O antecedente de Afrin

O governo turco, por sua vez, deve negociar com intensa pressão dos EUA, com declarações como a do influente senador republicano Lindsey Gram, indignado por “os curdos serem massacrados”.

Este perigo muito real não é algo inesperado para a Federação Democrática do Norte da Síria. As ameaças de Erdogan, as conversas e outras cúpulas em Istambul ou Moscou, para as quais a Turquia foi convidada, mas nunca uma representação dos Curdos, levaram estes últimos a procurar um regresso ao diálogo com o regime. Naturalmente, as negociações naufragaram sobre a questão da autonomia das regiões, um conceito inaceitável para o regime de Assad e para a ideologia nacionalista árabe em geral, mas foi possível chegar a um acordo sobre a protecção do território, tendo o exército sírio tomado uma posição em torno de Membij, o primeiro objetivo designado por Erdogan.

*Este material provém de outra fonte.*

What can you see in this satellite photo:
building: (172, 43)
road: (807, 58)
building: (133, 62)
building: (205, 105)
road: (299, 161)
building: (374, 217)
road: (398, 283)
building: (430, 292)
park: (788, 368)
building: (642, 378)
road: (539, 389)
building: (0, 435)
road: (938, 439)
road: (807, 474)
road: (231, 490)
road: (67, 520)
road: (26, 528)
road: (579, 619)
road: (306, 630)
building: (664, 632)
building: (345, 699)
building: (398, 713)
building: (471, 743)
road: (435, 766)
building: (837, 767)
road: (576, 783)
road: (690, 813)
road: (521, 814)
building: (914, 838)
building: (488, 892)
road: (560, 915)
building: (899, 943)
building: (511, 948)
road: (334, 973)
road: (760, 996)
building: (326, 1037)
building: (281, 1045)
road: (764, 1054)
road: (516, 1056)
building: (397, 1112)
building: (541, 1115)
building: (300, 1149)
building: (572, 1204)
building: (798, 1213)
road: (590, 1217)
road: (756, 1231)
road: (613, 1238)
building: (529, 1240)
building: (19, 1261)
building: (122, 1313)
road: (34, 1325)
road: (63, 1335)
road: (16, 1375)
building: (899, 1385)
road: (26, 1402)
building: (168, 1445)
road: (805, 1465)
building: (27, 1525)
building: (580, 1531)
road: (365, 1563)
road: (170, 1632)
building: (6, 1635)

Em janeiro de 2018, a Turquia invadia Afrin, o cantão da Federação Democrática do Norte da Síria, localizado a noroeste do país e separado dos outros cantões por uma região controlada pelas brigadas jihadistas e até mesmo pelo exército turco, que colonizou várias cidades fronteiriças, como Jarablus. Confrontados com os bombardeios intensivos do F16 turco e sem armas que lhes permitissem resistir, os FDS exigiram ajuda do regime. O regime condicionou o seu auxílio ao anterior desarmamento da FDS, que a FDS rejeitou. Assad entregou então Afrin à ocupação turca, provocando um êxodo maciço da população maioritariamente curda. Ancara instalou numerosos jihadistas evacuados de outras regiões da Síria, que desde então fizeram reinar o terror na população que não podia ou queria fugir.

Programada invasão turca

O mesmo cenário teria sido reproduzido em Membij, cidade emblemática de convivência, principalmente árabe, onde curdos, árabes, turcomanos e outras etnias vivem em boa entente.

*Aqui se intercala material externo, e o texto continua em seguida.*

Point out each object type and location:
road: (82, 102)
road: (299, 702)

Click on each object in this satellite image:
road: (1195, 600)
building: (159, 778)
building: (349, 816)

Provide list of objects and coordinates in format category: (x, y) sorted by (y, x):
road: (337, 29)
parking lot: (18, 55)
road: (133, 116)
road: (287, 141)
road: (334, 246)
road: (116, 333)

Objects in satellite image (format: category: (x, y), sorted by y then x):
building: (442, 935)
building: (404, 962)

Mas desta vez, o exército sírio tomou posições na periferia da cidade, deixando o controle militar para o FDS, que não exigiu desarmamento.

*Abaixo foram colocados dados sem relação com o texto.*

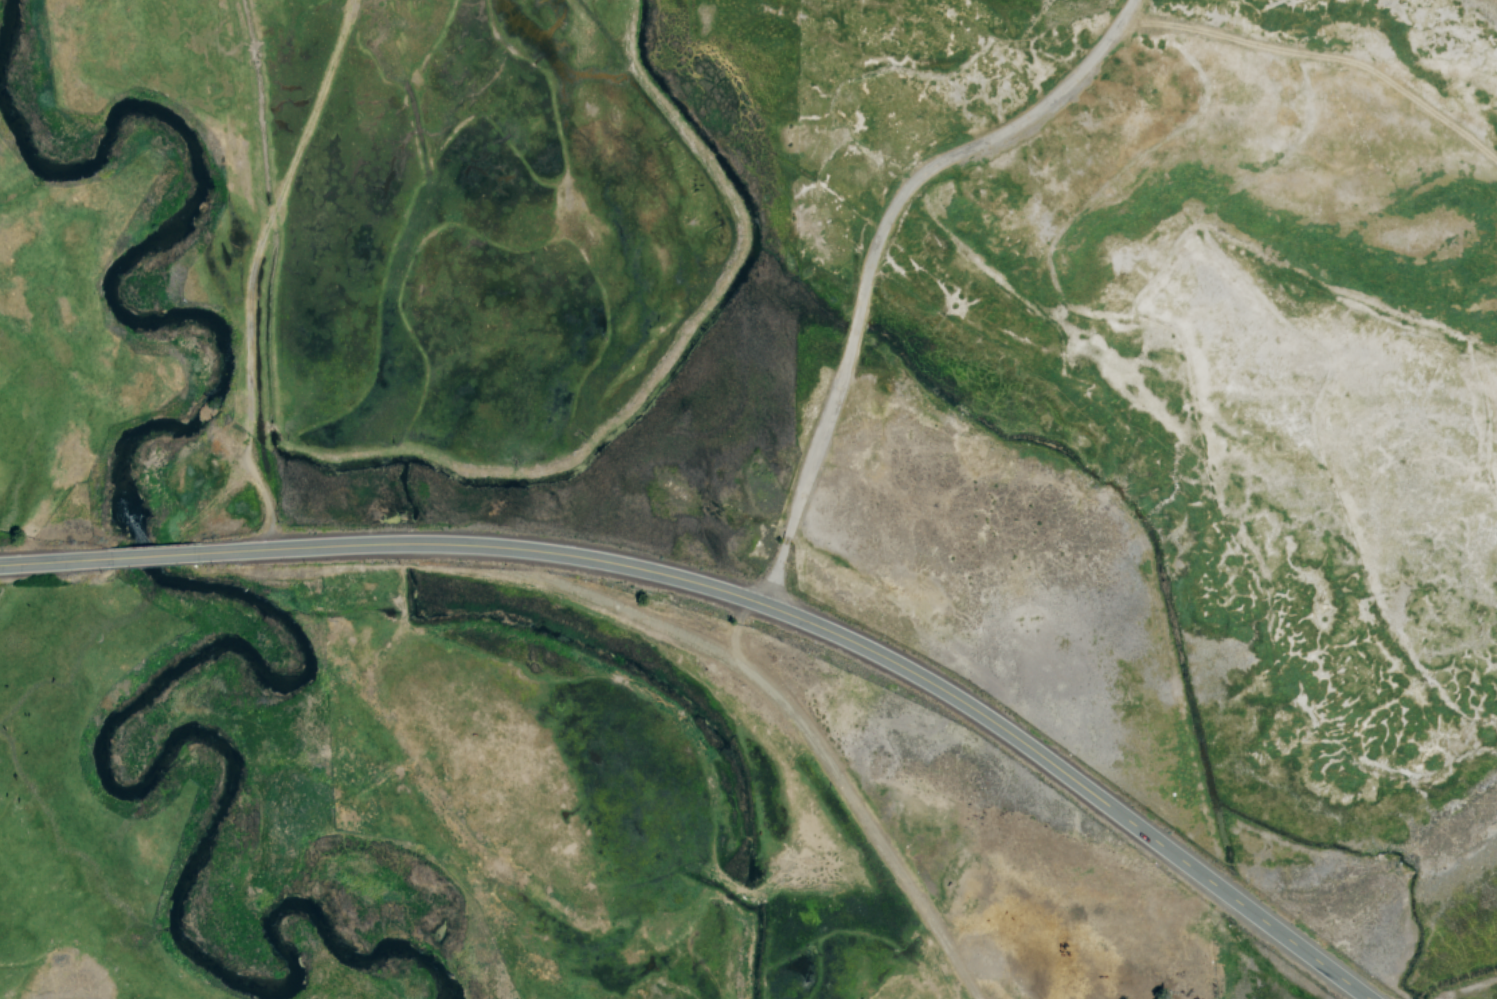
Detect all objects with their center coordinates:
river: (11, 32)
road: (247, 265)
river: (117, 272)
road: (858, 295)
river: (142, 556)
road: (741, 592)
river: (221, 755)
road: (846, 793)

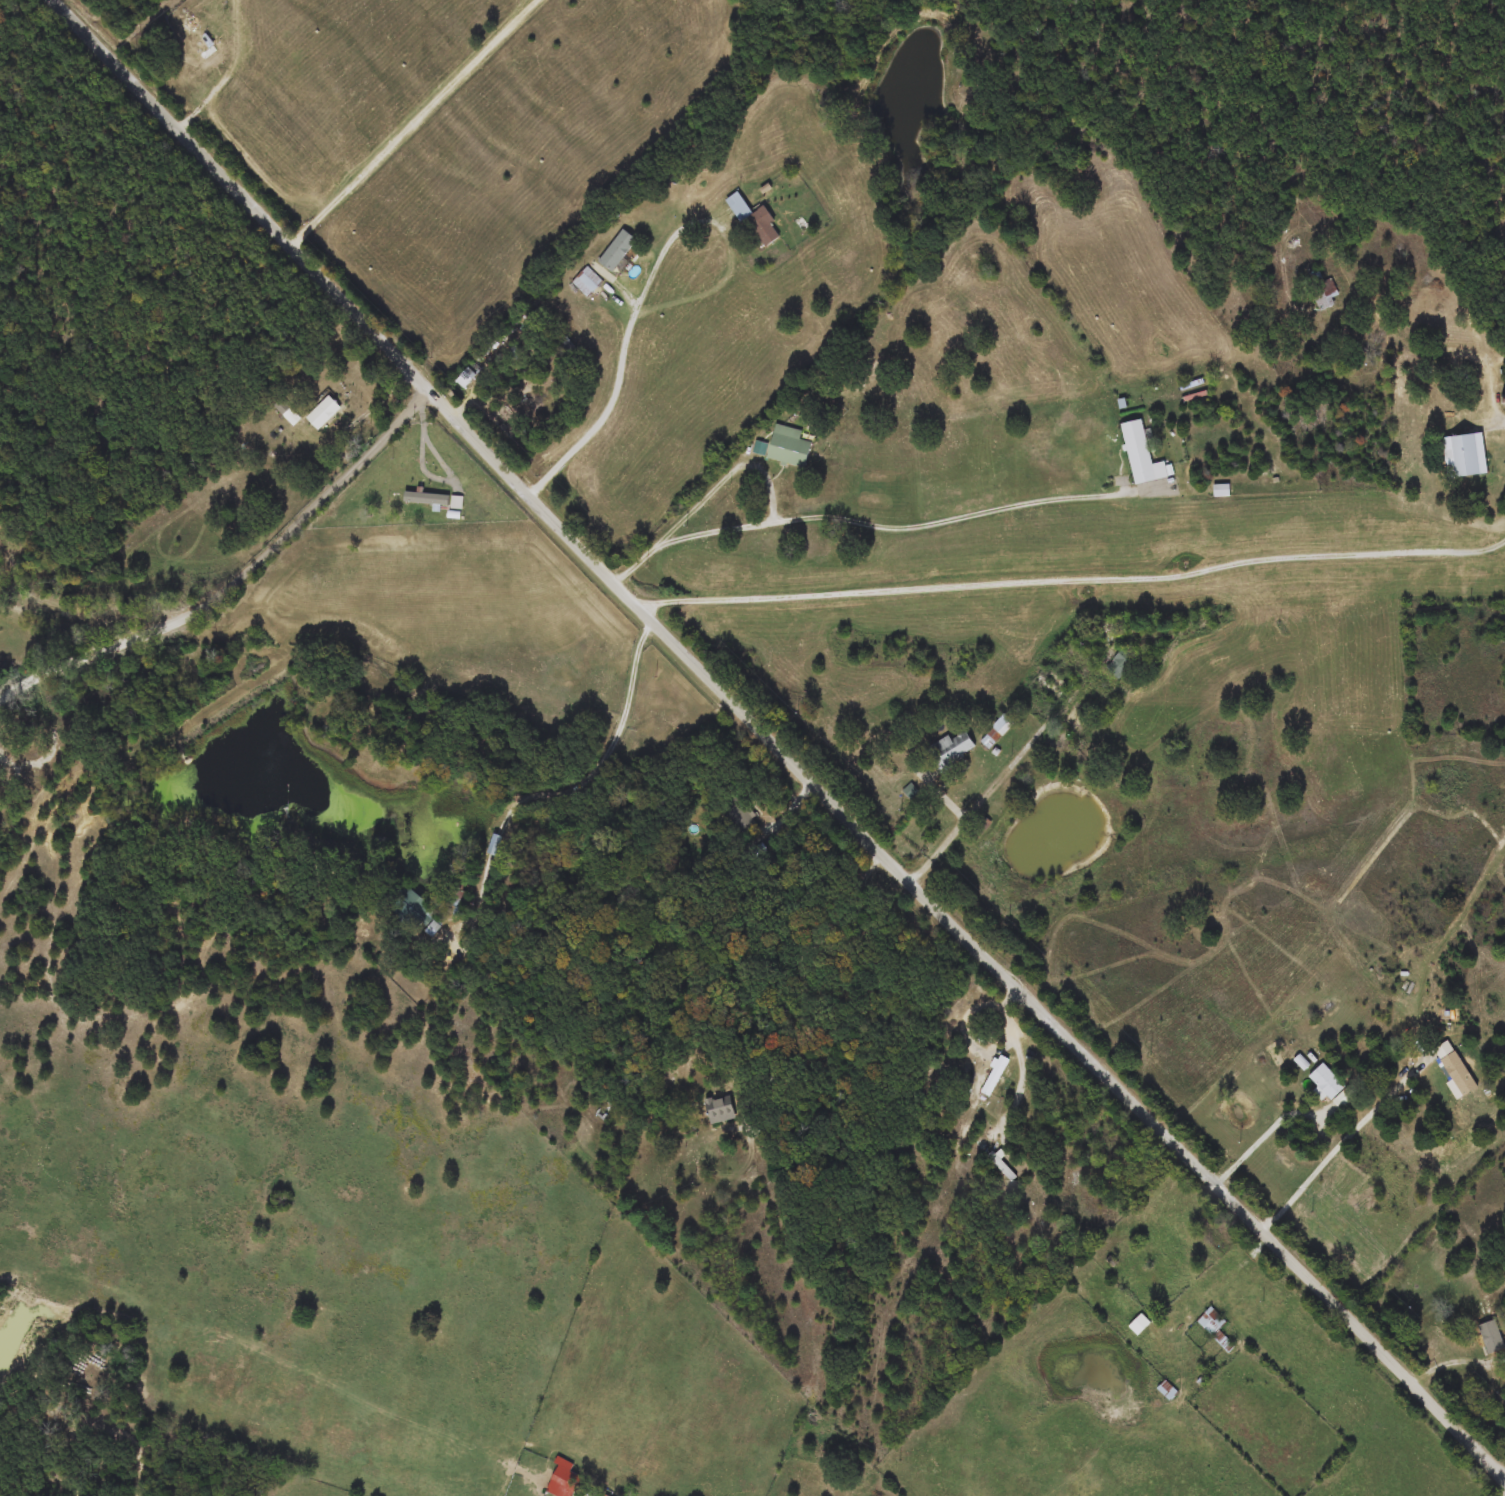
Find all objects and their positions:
road: (415, 123)
building: (756, 223)
road: (719, 228)
building: (618, 251)
building: (588, 282)
building: (1322, 290)
road: (1480, 331)
road: (1337, 334)
road: (1429, 348)
road: (1385, 377)
road: (367, 382)
building: (324, 413)
road: (604, 417)
building: (789, 447)
building: (1143, 455)
building: (1465, 455)
road: (729, 478)
road: (875, 525)
road: (1498, 546)
road: (237, 580)
road: (1073, 581)
road: (499, 622)
building: (1105, 632)
building: (1124, 661)
building: (572, 715)
road: (57, 728)
building: (1000, 730)
road: (775, 743)
building: (951, 751)
road: (14, 759)
road: (604, 765)
road: (1008, 774)
building: (2, 802)
building: (740, 815)
road: (804, 987)
building: (1454, 1070)
building: (995, 1077)
building: (1327, 1082)
building: (720, 1111)
road: (1266, 1138)
road: (1337, 1150)
road: (1241, 1266)
building: (1139, 1325)
building: (1215, 1328)
building: (1491, 1337)
building: (1168, 1392)
road: (1219, 1474)
building: (565, 1477)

A presença militar de algumas centenas de forças especiais americanas, e também francesas, constitui também um freio à planejada invasão turca. Enquanto esta presença for efetiva, Erdogan não poderá dar a ordem para atacar a cidade e a sua região.

Por seu lado, Trump passou de uma ordem de retirada imediata para uma posição muito mais matizada, falando de uma retirada “quando a região está segura”. Na sua última visita às tropas estacionadas no Iraque, negou mesmo as suas declarações anteriores, afirmando que nunca tinha dito que o EI tinha sido definitivamente derrotado. Portanto, é difícil prever qualquer coisa, dadas as mudanças de humor e as imprevisíveis reviravoltas do personagem.

A única certeza continua a ser que Rojava, um projeto único na região e não só, multicultural, feminista e profundamente democrático, corre o risco de ser esmagado por bombas turcas a mais ou menos curto prazo.